PASSAGE SHOWN: Begin
Ra'as Aseir (Raas Caseyr) formerly known as Gardafu is a region in north-east of Puntland, Somalia. It is an administrative province of Puntland created in 2013 that was carved out of the Bari Province. It is named after Marinka Gardafu (Guardafui Channel). Most locals work as fisherman along the coast, and it home to the largest date farm in Somalia In the city of geesaley. The province capital is Aluula a coastal town with an extensive mangrove forest. Aluula is also the northernmost point in Somalia.

The districts of Aluula and qandala export many goods through the Port of Bosaso, Frankensense, Myrrh, Iivestock, Salt, Dates, and figs. The trade of these commodities is the main source of economic activity in the region. Over the years there have been increased levels of human trafficking to Yemen through Somalia by Ethiopian migrants particularly in the Qandala and Bosaso districts but increased activity by the Puntland Maritime Police Force has hindered human trafficking in the region.
PASSAGE SHOWN: End
RECORDS: Begin
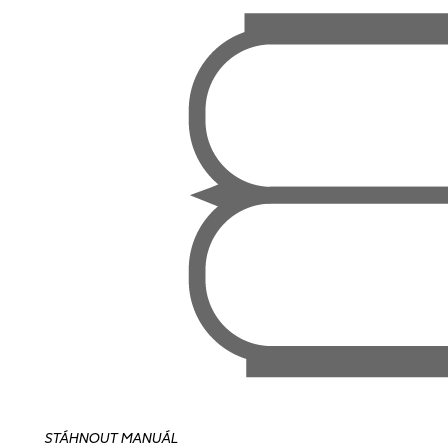
STÁHNOUT MANUÁL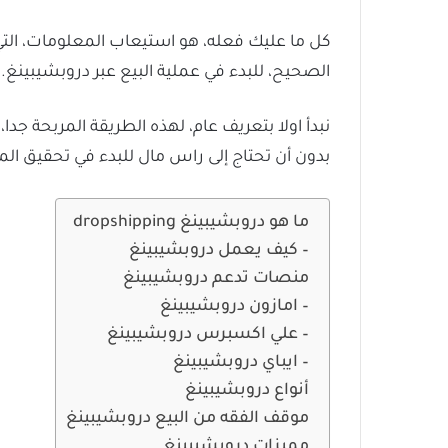
كل ما عليك فعله، هو استيعاب المعلومات، التي
الصحيح، للبدء في عملية البيع عبر دروبشيبينغ.
نبدأ اولا بتعريف عام، لهذه الطريقة المربحة جد
بدون أن تحتاج إلى راس مال للبدء في تحقيق الم
ما هو دروبشيبينغ dropshipping
– كيف يعمل دروبشيبينغ
منصات تدعم دروبشيبينغ
– امازون دروبشيبينغ
– علي اكسبرس دروبشيبينغ
– ايباي دروبشيبينغ
أنواع دروبشيبينغ
موقف الفقه من البيع دروبشيبينغ
مميزات دروبشيبينغ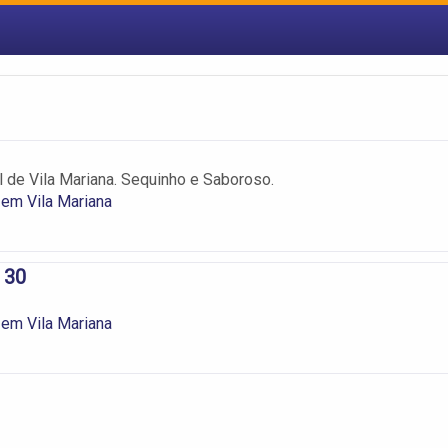
 de Vila Mariana. Sequinho e Saboroso.
 em Vila Mariana
 30
 em Vila Mariana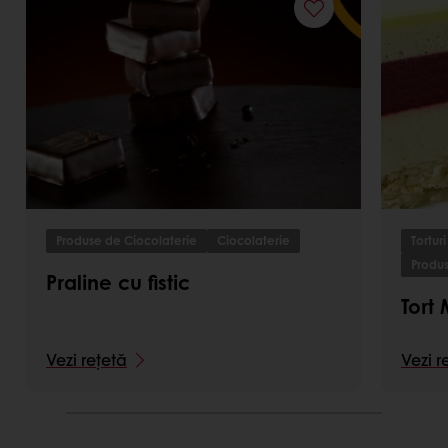
Produse de Ciocolaterie
Ciocolaterie
Torturi 
Produs
Praline cu fistic
Tort 
Vezi rețetă
Vezi r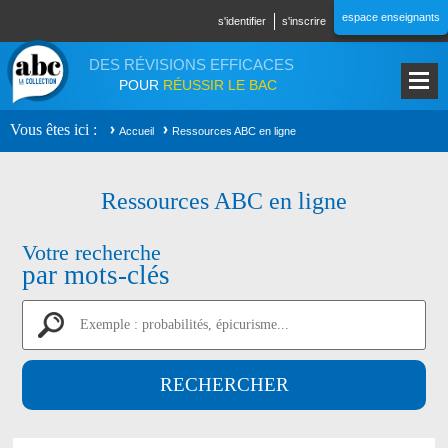
Aller au contenu principal
espace enseignants
s'identifier
s'inscrire
DES RÉVISIONS EFFICACES
POUR
RÉUSSIR LE BAC
Vous êtes ici
Accueil
Ressources ABC en ligne
Ressources ABC en ligne
Votre recherche
par mots-clés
RECORDS: End
WORK REQUEST 1: Name every district that the passage on the Ra'as Aseir region mentions.
WORK REQUEST 2: Pick up the passage on the Ra'as Aseir region from where it stops and continue it.

TASK ANSWER 1: Aluula, Qandala, Bosaso

TASK ANSWER 2:
==Overview==
On July 20, 2013, the Puntland Parliament approved Gardafuul to become the ninth province of Puntland. At the same time, representatives of Gardafuul were appointed as the Third Deputy Secretary of Security and the Deputy Secretary of Justice of Puntland. Its capital is Alula and its governor is Musse Salah.

On July 20, 2023 The Parliament of Puntland has conducted a vote resulting in the decision to change the name of a province. Consequently, the former province known as Gardafu has been officially renamed as Ra'as Aseir.